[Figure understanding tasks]

§

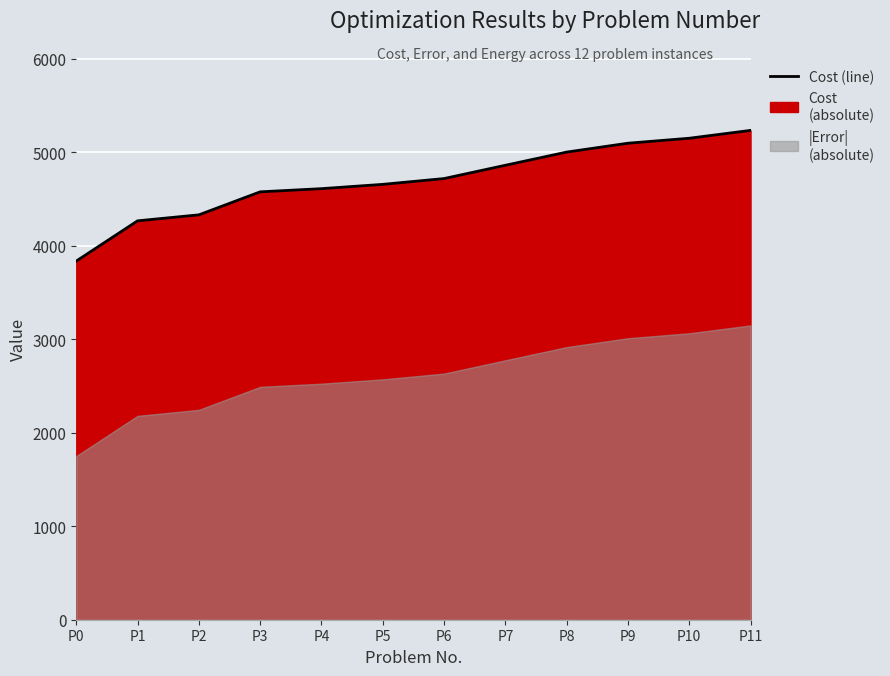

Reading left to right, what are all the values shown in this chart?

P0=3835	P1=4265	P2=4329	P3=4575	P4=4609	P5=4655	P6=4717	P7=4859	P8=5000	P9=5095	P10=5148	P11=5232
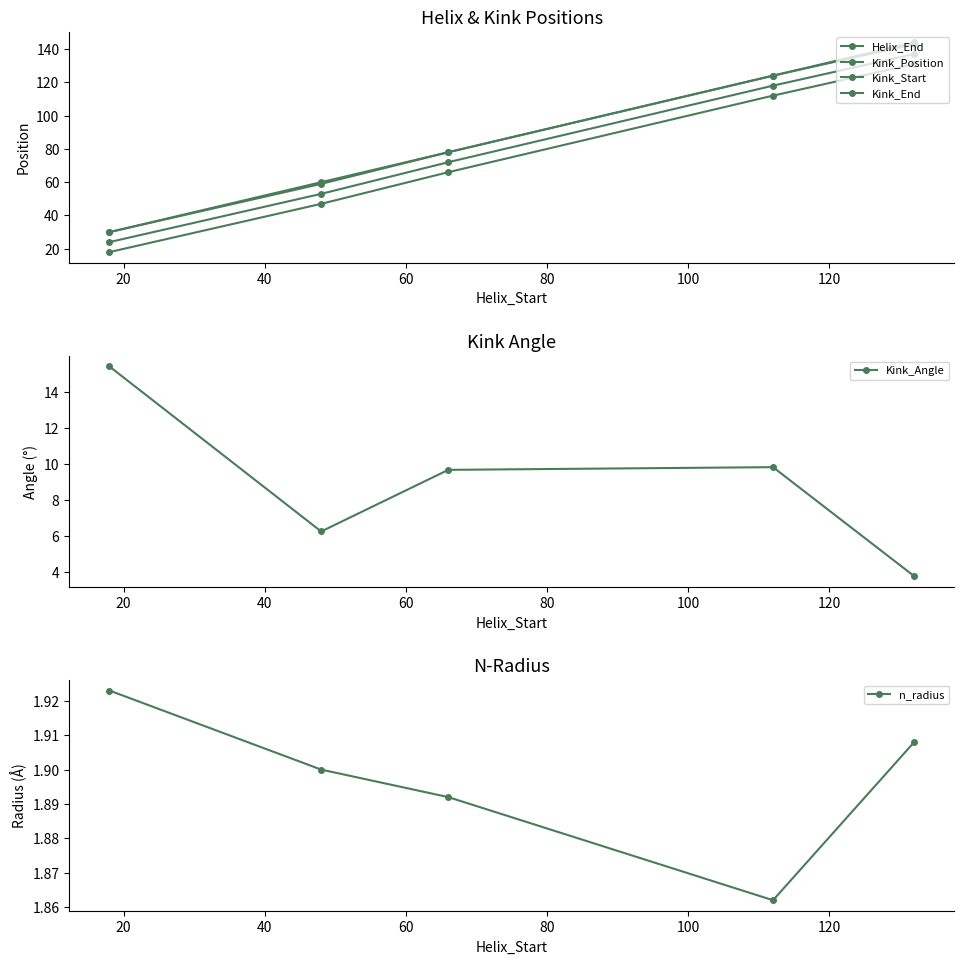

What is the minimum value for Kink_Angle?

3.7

§

* Job item: Please pick out every line in the items above that contains the word "left", and copy each one.

* Expected output:
Reading left to right, what are all the values shown in this chart?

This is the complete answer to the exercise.